My family has been blessed by Mars Hill this past year, but as with any of us who administer the word... I always have my radar up.

So far it hasn't gone off in service, but it's come close.

joshua schatzle said...

john, you have some worthy observations, and your critique of the book is welcome and in keeping with the spirit of rob and his book. as he would be first to admit, "all theology is a discussion about God", to quote Scot McKnight of Fuller Seminary. that being said, perhaps your first criticism should be nuanced:

rob doesn't venture into systematic theology, preferring narrative and biblical theology instead. i'd be curious though about your specific mention of edwards and what insights of his you had in mind, and how they might speak to rob's thoughts.

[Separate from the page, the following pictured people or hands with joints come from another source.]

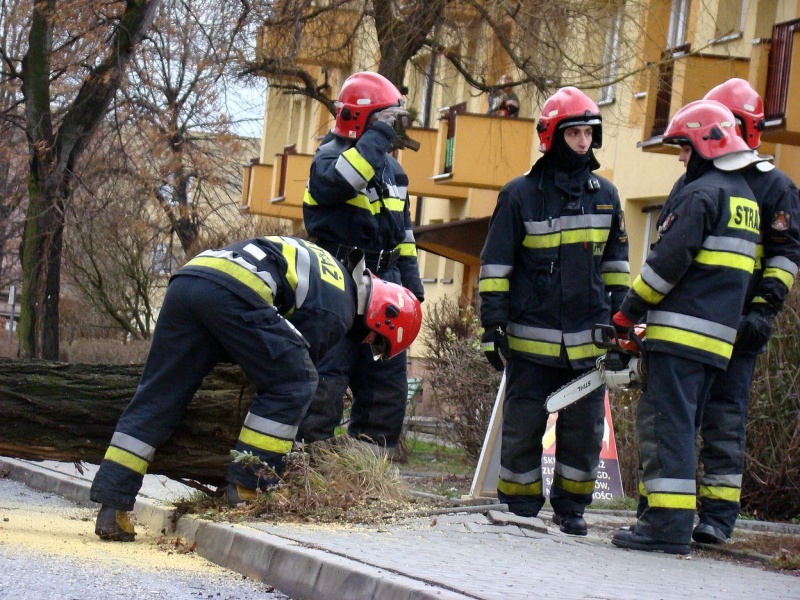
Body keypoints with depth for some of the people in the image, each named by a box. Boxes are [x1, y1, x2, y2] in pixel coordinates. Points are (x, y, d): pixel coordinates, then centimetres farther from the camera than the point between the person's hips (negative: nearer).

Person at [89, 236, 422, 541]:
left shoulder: (324, 267, 34)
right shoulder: (338, 310, 8)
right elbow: (291, 373, 8)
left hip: (186, 279, 9)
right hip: (234, 292, -9)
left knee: (157, 396, 7)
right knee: (292, 383, 4)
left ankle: (112, 506, 2)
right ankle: (248, 486, 1)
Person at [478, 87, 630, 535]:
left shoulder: (605, 195, 9)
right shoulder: (520, 194, -3)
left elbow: (616, 262, 18)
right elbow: (495, 264, -1)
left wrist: (620, 318, 14)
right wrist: (492, 324, -6)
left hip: (587, 338, 3)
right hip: (531, 338, -3)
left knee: (585, 429, 6)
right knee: (523, 427, 4)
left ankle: (572, 507, 19)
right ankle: (522, 508, 16)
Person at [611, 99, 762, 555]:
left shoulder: (700, 193, -10)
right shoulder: (745, 197, 20)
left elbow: (669, 260, -15)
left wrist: (629, 312, -6)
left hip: (683, 330, -9)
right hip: (720, 337, 9)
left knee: (667, 423, -10)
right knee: (680, 424, 13)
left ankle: (669, 524, -15)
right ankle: (663, 515, 14)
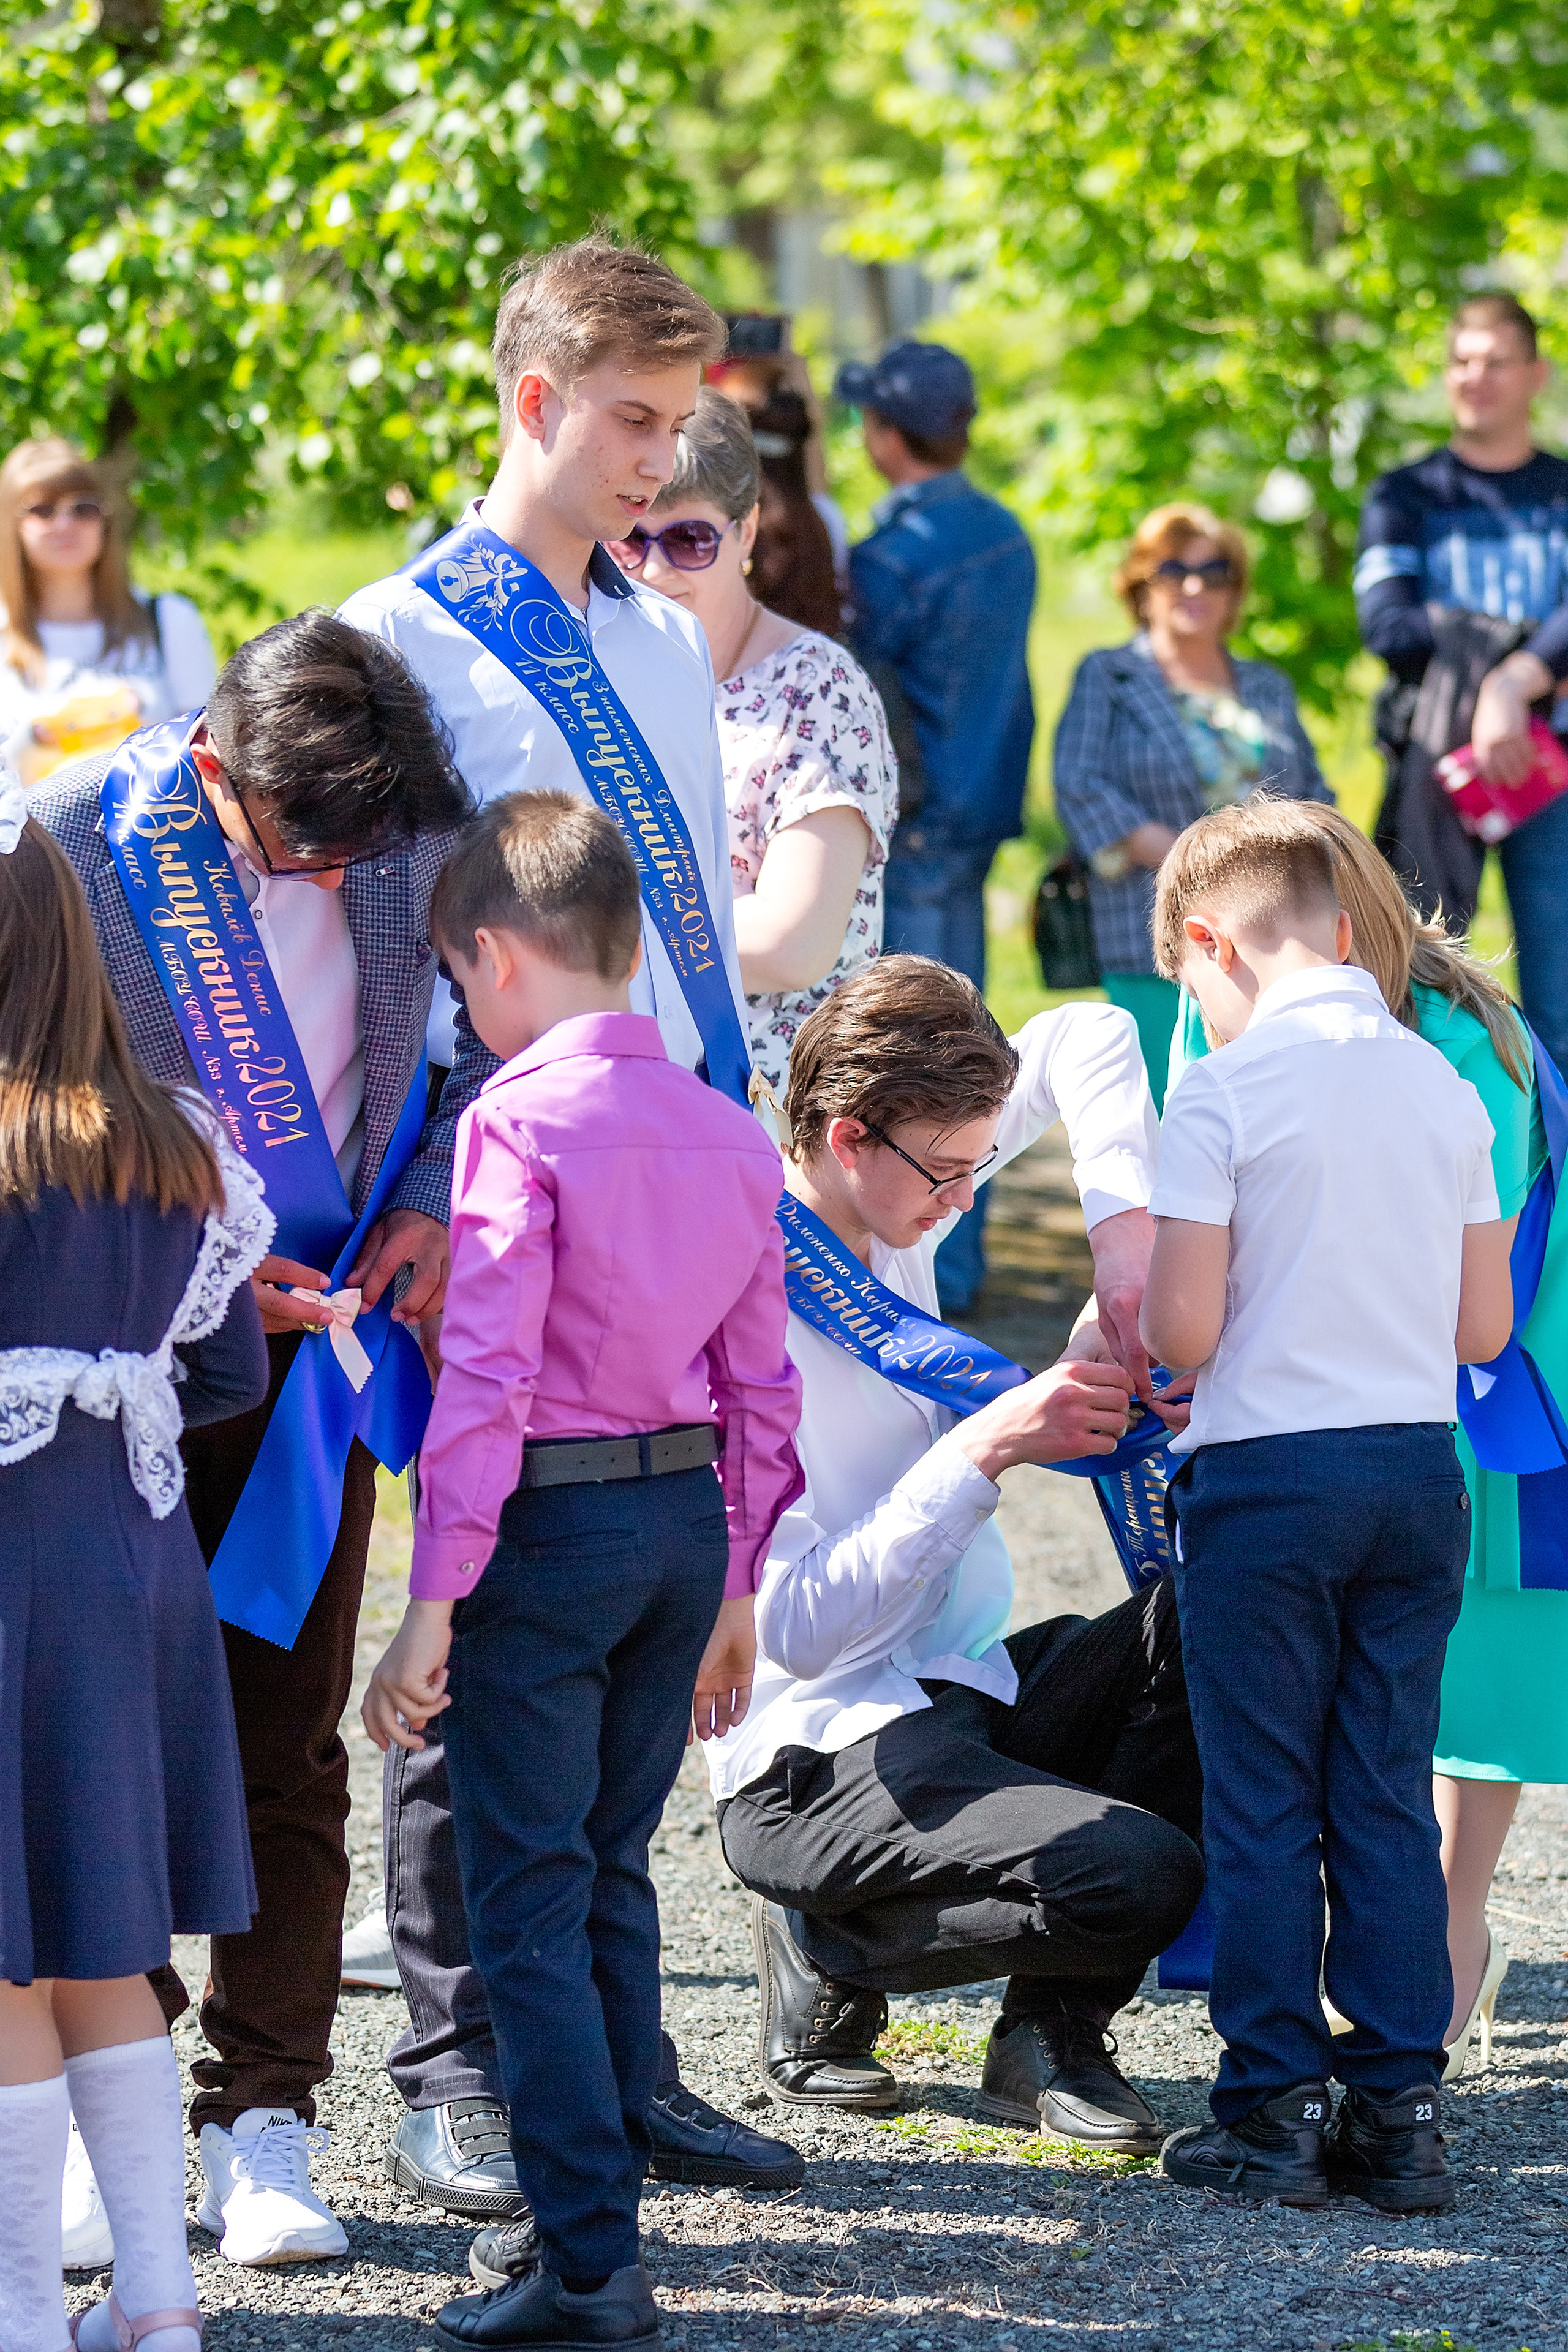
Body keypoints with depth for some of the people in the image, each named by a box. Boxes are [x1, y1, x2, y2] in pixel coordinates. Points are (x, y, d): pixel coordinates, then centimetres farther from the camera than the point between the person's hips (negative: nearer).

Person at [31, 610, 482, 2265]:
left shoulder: (418, 826, -6)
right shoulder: (68, 846, -16)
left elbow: (475, 1027, 11)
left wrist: (431, 1201, -4)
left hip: (312, 1340, 2)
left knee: (287, 1745, 4)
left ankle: (262, 2128, 10)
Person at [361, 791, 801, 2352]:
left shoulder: (520, 1120, -13)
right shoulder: (731, 1135, 8)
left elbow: (485, 1376, -18)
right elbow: (762, 1389, 12)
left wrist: (432, 1605, -15)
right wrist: (731, 1601, 20)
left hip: (549, 1523, -7)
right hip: (689, 1520, 7)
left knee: (527, 1900, -3)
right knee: (613, 1879, 17)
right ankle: (603, 2213, 22)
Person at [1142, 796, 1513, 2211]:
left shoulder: (1226, 1094, -11)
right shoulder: (1446, 1085, 5)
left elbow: (1180, 1330, -15)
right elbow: (1486, 1327, 8)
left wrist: (1134, 1325, 8)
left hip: (1267, 1473, -5)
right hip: (1420, 1471, 5)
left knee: (1262, 1807, 4)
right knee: (1390, 1800, 9)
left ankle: (1273, 2108, 6)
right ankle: (1400, 2109, 9)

as for judaism, this is rob's pet area; he'a all about 1st century judaism and its bearing on interpretation of the NT scirptures. while you may be correct in cautioning against syncronizing judaism with christianity, you should be aware that rob is hardly a pioneer in this area, though i would remind readers that again rob is looking at 1st century judaism and 1st century christianity. it must be said that ALL NT writers without exeption see Jesus/Yeshua as the Messiah and the logical fulfillment of the hopes of Israel. that jews by and large do not recognize this and hat their 1st century ancestors suffered that same misfortune does not change the fact that Jesus sees himself as the representative of Israel, the suffering servant and the TRUE Israel himself. to this end, rob is in good company. are you familiar with martin buber, a hasidic jew and staunch voice in judaism? in his "renewal of Judaism" we find the following, "what is erroneously and misleadingly called early Christianity...could with greater justification be called original Judaism." Now to be sure, he took some hits for this from within his own tradition, but i think he's right. the disciples saw following Jesus as the logical contiuance of judaism. i find it fresh and welcoming that rob takes us back to the 1st century and not the 16th or beyond.

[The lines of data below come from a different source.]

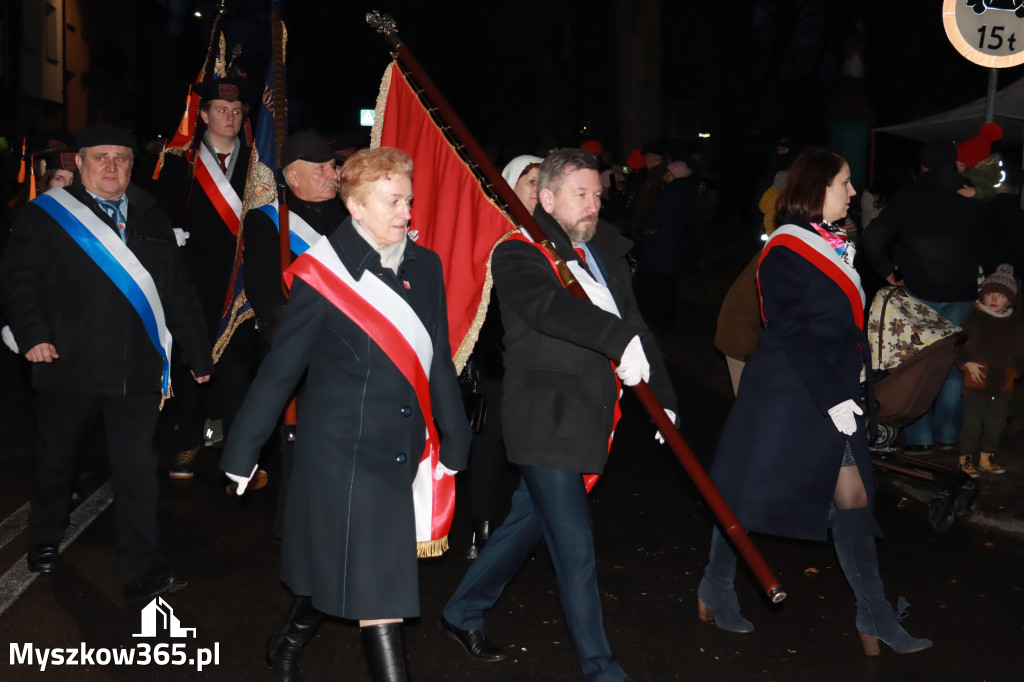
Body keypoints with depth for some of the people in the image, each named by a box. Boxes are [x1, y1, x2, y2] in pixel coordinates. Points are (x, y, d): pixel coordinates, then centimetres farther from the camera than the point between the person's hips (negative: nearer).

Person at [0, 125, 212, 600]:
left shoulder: (151, 218, 11)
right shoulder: (46, 215, 1)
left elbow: (178, 291, 13)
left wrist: (197, 353, 12)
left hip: (136, 370, 2)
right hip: (69, 366, -1)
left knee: (138, 468, -1)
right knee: (56, 460, 16)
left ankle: (143, 569, 6)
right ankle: (44, 543, 41)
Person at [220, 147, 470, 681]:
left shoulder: (424, 266, 4)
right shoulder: (324, 274, -12)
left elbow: (437, 362, 11)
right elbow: (280, 368, -7)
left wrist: (455, 441, 14)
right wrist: (242, 451, -3)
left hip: (398, 453, 6)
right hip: (342, 452, -6)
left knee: (336, 573, 19)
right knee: (377, 596, -3)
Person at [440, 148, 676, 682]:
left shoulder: (605, 252, 13)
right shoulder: (518, 254, -11)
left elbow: (634, 322, 14)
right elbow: (551, 307, -31)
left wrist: (662, 396, 7)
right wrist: (618, 338, -44)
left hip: (588, 416, 8)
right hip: (544, 418, -8)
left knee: (530, 519, 19)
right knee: (574, 545, -3)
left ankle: (462, 613, 37)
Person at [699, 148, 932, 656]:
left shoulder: (835, 246, 11)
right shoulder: (785, 252, -13)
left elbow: (846, 324, 15)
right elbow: (792, 334, -18)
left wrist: (846, 390, 9)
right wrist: (832, 398, -19)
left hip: (832, 393, 8)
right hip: (785, 396, -8)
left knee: (852, 496, 6)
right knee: (750, 496, 5)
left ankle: (874, 616, 12)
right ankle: (714, 591, 23)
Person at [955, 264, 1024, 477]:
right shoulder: (973, 319, -5)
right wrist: (967, 363, -12)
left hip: (1003, 385, 3)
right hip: (976, 384, -3)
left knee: (995, 425, 12)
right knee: (972, 424, 1)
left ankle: (986, 457, 27)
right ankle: (966, 459, 14)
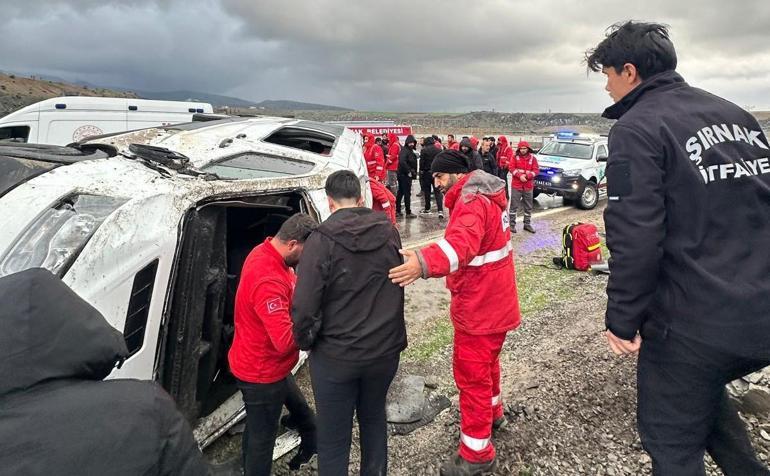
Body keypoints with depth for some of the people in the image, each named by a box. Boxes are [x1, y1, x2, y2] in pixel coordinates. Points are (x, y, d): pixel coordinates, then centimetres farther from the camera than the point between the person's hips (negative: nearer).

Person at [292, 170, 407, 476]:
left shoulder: (322, 240, -18)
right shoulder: (389, 232, -3)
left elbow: (305, 306, -19)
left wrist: (305, 341, -1)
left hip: (336, 356, -4)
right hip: (385, 350, 5)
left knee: (333, 438, 12)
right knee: (374, 418, 27)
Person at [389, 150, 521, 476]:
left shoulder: (472, 201, -24)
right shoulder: (487, 193, 9)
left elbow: (462, 242, -44)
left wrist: (423, 263, -60)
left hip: (479, 306, -10)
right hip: (495, 299, 10)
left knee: (471, 374, 1)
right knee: (487, 362, 28)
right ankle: (492, 412, 50)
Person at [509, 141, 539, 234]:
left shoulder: (532, 158, 2)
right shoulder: (515, 157, -1)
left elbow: (536, 170, -2)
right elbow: (511, 168, -8)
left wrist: (527, 175, -19)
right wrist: (520, 175, -22)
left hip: (528, 186, 2)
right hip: (516, 185, -2)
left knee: (528, 206, 10)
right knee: (514, 205, 1)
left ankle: (527, 224, 21)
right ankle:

as for Jesus and the cross. your community of posters have made some good observations. in michigan the cross does literally hang everywhere over the heads of the people, maybe even at the local walmart :) but the cross and the way theologians have handled it is simply not true to the narrative theological tradition rob is speaking from. now i'm speaking for him, which i can't really do, and i'm on shaky ground, and so i tread lightly. but for rob and our generation the cross is simply loaded with systematic, abstract theology. it speaks of personal salvation and solutions to "problems"; both issues of modernism. rob is a postmodern and he speaks narratively about a jesus who leads the world out of exodus. the cross is the means by which that exodus is accomplished, and the subject of the cross could be expounded forever, as in it the whole of history is revealed. but rob wants to present God and Jesus in story, true to the way i think most jews (myself being one) would be able to relate to. and that story is intrinisically bound to the cross and our Messiah who asecended it for the sake of the whole world, to undo the curse of Adam and bring the promised re-creation.

i hope this has been an edifying contribution and that you and others profit from it in some way. i enjoyed your post and your thoughts and have enjoyed responding in kind.